Un mal día en el Supremo lo tiene cualquiera

Después de varios días sin seguir el juicio a los independentistas catalanes, ayer me asomé un rato al Supremo. Era el turno de Jordi Cuixart, y su declaración me interesaba especialmente: si todas las acusaciones me parecen disparatadas, y todas las prisiones provisionales injustificadas, el caso de Cuixart es especialmente grave: por ser un activista social sin responsabilidad política, por la debilidad de la acusación (los famosos coches de la Guardia Civil destrozados), y porque junto a Jordi Sánchez es el que lleva más tiempo en prisión (500 días ya).

Así que me dispuse a ver un interrogatorio de altura, el fiscal y Cuixart frente a frente, una de esas escenas memorables de cine de juicios donde las astutas preguntas van acorralando al acusado hasta quebrarlo.

Pero mira tú por dónde, tuve la mala suerte de conectarme al streaming justo cuando el fiscal atravesaba un momento tonto y preguntaba por el ancho de no sé qué acera y unos bocadillos. Bueno, me dije, lo he pillado en un minuto flojo, no todo puede ser intensidad jurídica. Así que seguí a mis cosas, y un rato después me conecté de nuevo. Esta vez el fiscal mostraba tuits (¡tuits!) de Cuixart, que parecían inofensivos pero que el acusador retorcía y exprimía buscando alguna gota de violencia en ellos.

Tranquilo, Isaac, me dije, seguro que todo es una estrategia brillante para que el acusado se confíe. Pero entonces el fiscal se puso a sacar correos en catalán, que el propio acusado tenía que traducir para que el fiscal los entendiese bien. Ni rastro de alzamiento violento, por ninguna parte asomaba la rebelión por la que le piden 17 años de cárcel. Así que el fiscal se desentendió por completo de la rebelión violenta, y se centró en la desobediencia, que Cuixart no solo no negó sino que defendió con orgullo, recordando la larga tradición de desobediencia pacífica que ha acompañado la lucha por los derechos civiles. Pero el delito de desobediencia es un delito menor, con penas inferiores, y no justificaría el año y pico que lleva en la cárcel.
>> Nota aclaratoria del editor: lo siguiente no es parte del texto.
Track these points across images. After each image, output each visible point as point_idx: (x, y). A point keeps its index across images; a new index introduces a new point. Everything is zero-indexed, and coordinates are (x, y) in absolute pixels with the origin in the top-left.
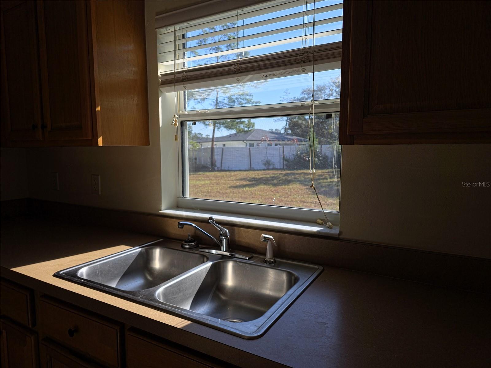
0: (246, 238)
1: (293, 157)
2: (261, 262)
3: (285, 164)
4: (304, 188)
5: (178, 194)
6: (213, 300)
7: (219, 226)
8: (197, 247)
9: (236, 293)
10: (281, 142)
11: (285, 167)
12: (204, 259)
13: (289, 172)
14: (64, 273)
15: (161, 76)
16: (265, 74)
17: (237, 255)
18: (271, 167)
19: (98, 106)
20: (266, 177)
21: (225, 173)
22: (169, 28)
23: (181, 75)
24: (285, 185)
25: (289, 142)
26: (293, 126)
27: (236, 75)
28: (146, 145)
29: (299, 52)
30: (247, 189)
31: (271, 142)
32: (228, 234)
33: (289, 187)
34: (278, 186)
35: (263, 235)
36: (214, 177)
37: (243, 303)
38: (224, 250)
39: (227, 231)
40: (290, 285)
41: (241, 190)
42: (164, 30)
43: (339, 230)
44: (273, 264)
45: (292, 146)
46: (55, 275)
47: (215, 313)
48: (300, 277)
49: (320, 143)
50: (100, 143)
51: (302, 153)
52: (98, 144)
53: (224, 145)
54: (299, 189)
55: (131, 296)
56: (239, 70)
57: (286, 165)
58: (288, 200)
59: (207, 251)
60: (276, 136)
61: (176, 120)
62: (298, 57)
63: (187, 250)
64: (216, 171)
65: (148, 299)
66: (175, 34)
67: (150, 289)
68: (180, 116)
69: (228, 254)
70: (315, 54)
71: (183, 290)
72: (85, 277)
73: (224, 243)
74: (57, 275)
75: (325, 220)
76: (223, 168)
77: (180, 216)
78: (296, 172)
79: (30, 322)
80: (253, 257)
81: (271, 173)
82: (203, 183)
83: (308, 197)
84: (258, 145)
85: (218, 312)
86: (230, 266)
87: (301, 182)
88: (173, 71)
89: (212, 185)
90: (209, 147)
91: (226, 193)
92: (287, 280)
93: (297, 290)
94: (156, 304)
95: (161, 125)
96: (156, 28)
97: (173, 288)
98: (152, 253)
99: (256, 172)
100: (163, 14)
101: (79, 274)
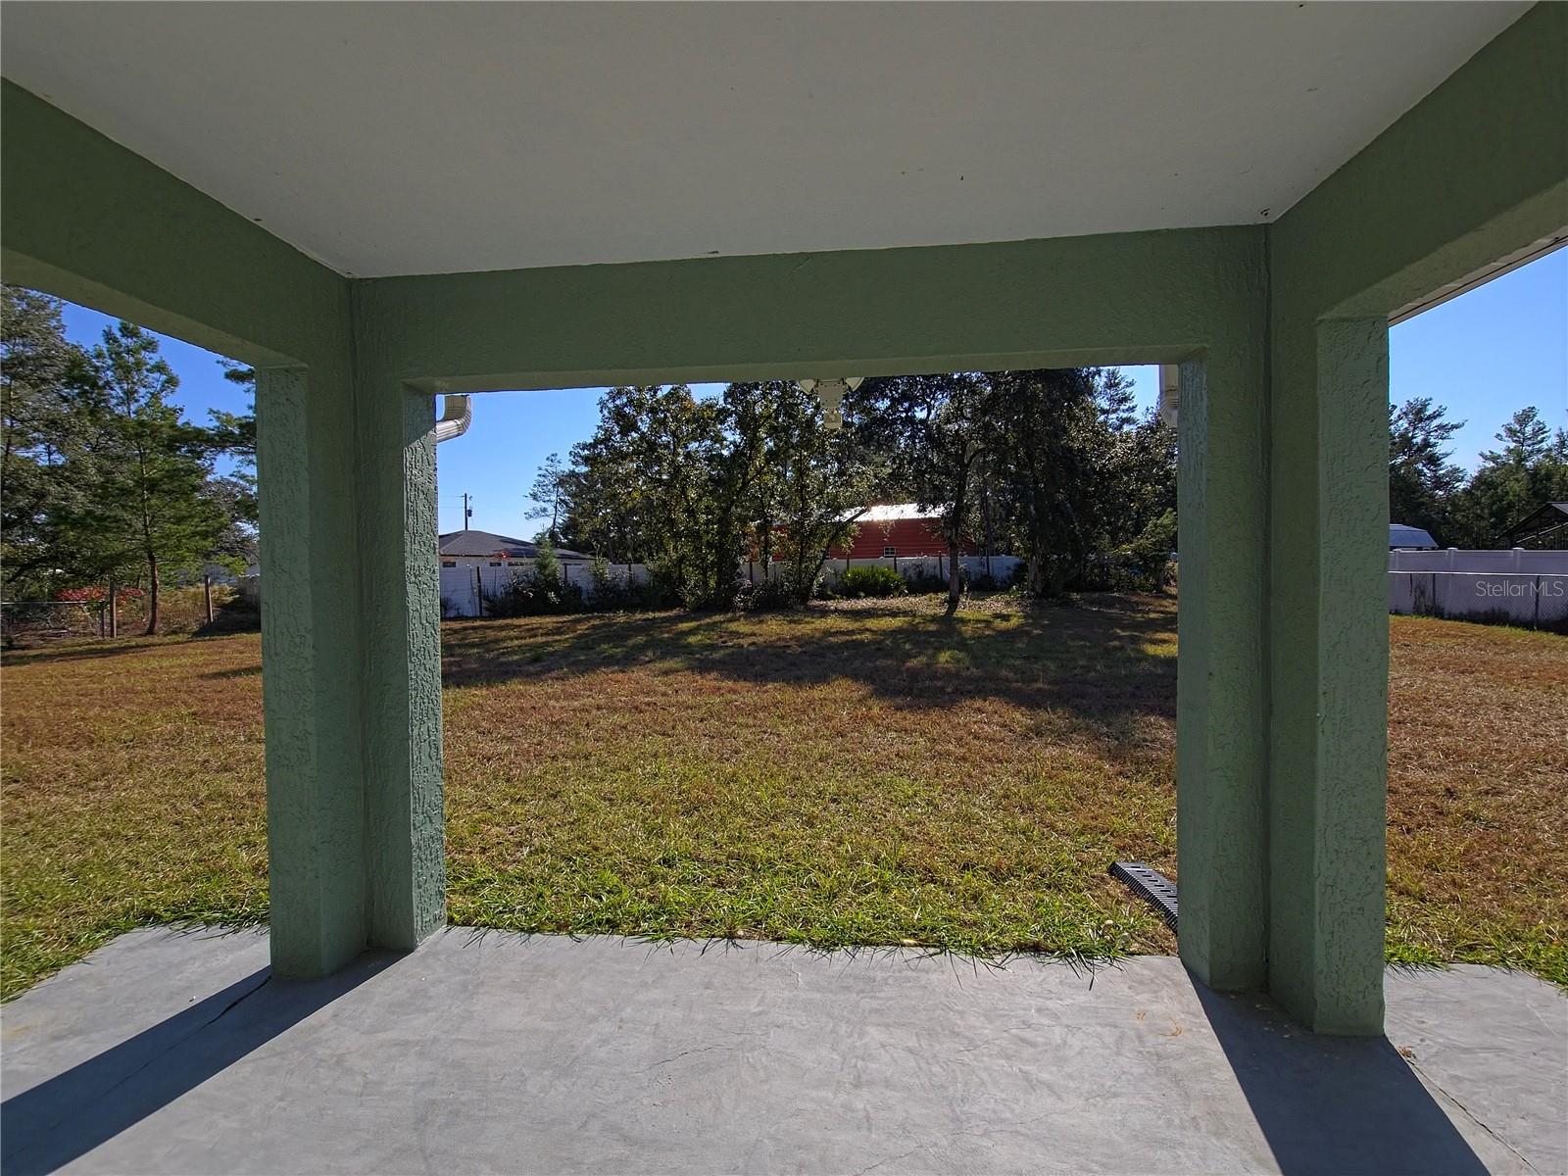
1: (501, 590)
3: (483, 605)
11: (484, 614)
51: (520, 583)
57: (487, 609)
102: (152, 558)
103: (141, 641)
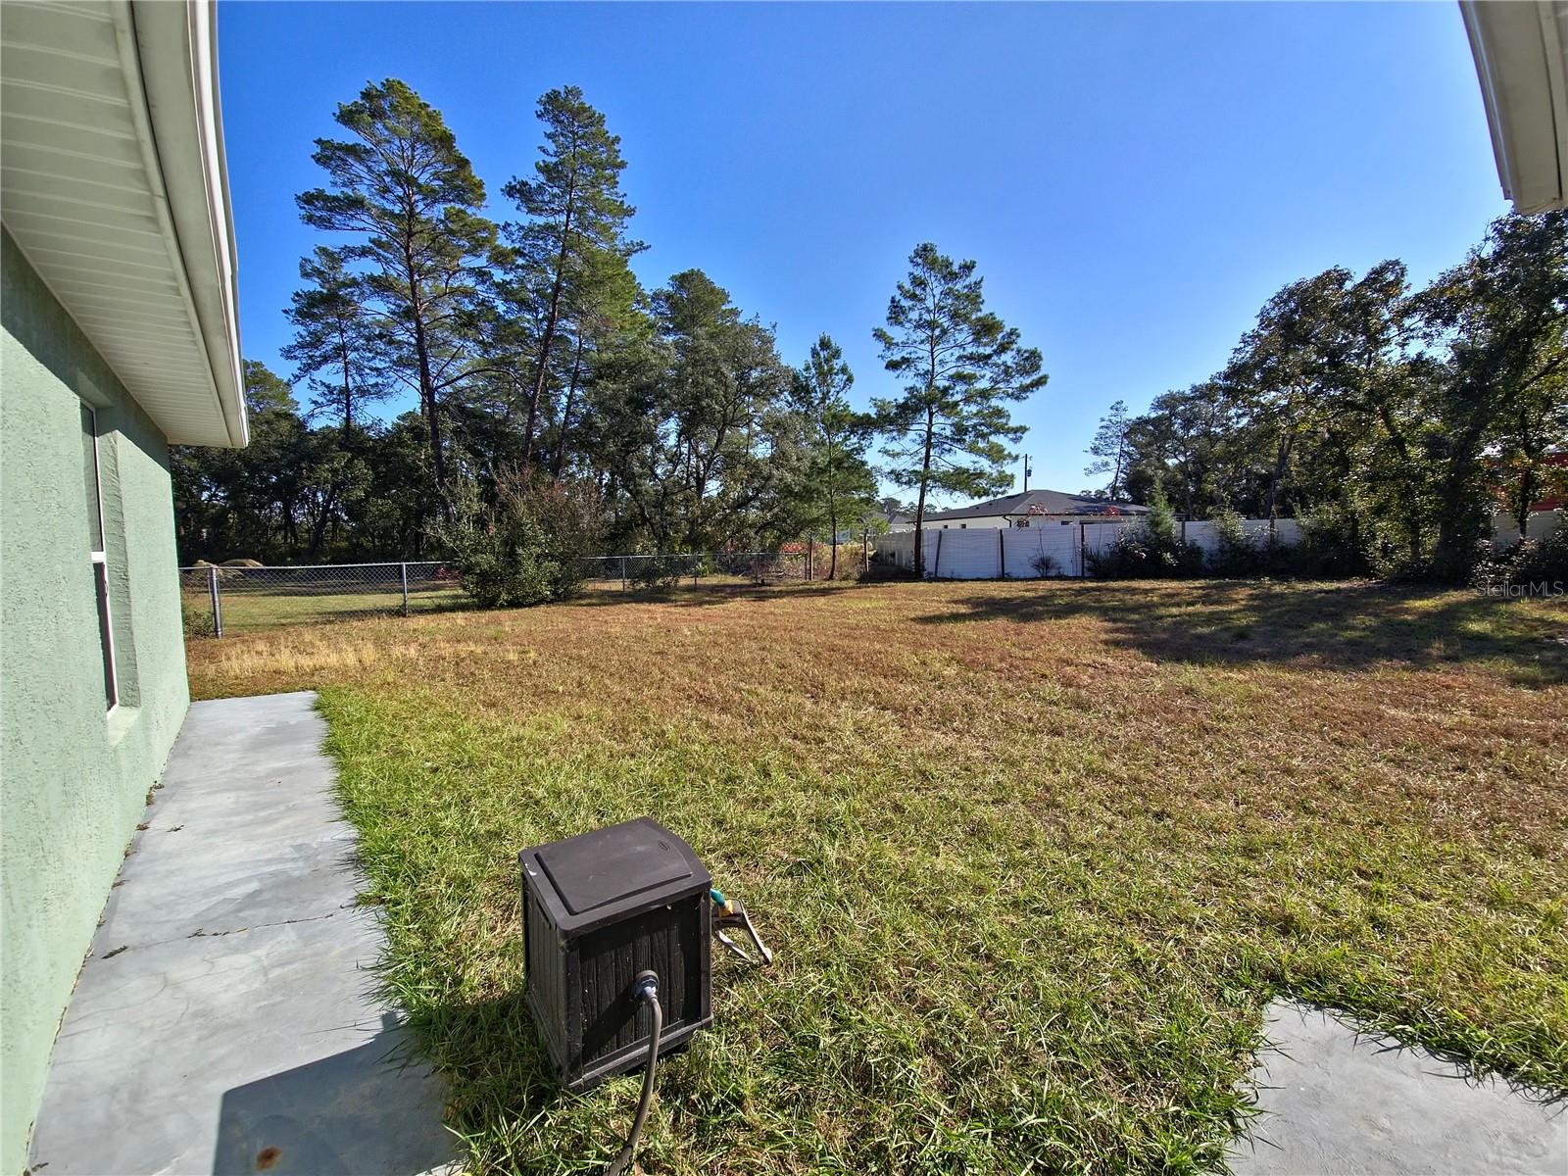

Bueno, un mal día lo tiene cualquiera, me dije, confiado en que el fiscal hubiese pasado mala noche o estuviese incubando gripe, algo que justificase la impresión que transmitió de no haberse preparado bien el interrogatorio, o peor aún, de no tener nada sólido sobre lo que sostener su relato acusatorio.

Por la tarde volví a asomarme al Supremo: era el turno de Carme Forcadell, y esta vez era la fiscal Consuelo Madrigal, que fue nada menos que fiscal general del Estado. Esta no falla, me dije, por fin el gran duelo judicial. Pero nada, más de lo mismo. Otra vez los tuits (¡tuits) como elemento probatorio, tuits que lo mismo estaban incompletos que se citaban sin poder mostrarlos por no estar “en la nube”, mientras el presidente del Tribunal tenía que pedir al público que dejasen ya las sonrisas y murmullos.

Tampoco con Forcadell hubo preguntas que apuntasen a la rebelión, y sí un montón de consideraciones políticas o sobre funcionamiento parlamentario que no daban más de sí, llenas de errores que la propia Forcadell iba corrigiendo, y sin relación alguna con los delitos gravísimos que justifiquen que esta mujer lleve un año en la cárcel.

En resumen, una jornada para la Historia en el Supremo. Si aceleras la imagen y le pones la resultona música de Benny Hill, da para unas risas, con los fiscales corriendo tras los acusados, tropezando una y otra vez, cayendo en todos los charcos y llevándose una colleja tras otra, incluso dándosela a sí mismos para aumentar la comicidad. Pero no tiene ninguna gracia.

Venga, no perdamos tan pronto la fe en la justicia española, y confiemos en que los fiscales hayan tenido un día tonto, que el problema sea que somos unos ignorantes en estos asuntos, o que los testigos y la fase de pruebas dejarán algo más sólido que la calderilla probatoria de estas primeras semanas.

No es posible que todo un proceso donde se juegan décadas de prisión, que va a condicionar la solución política futura del conflicto territorial, y que arriesga la credibilidad del sistema judicial y de la democracia española, sea tan endeble como para provocar la enorme vergüenza que muchos estamos sintiendo. No es posible, ¿verdad?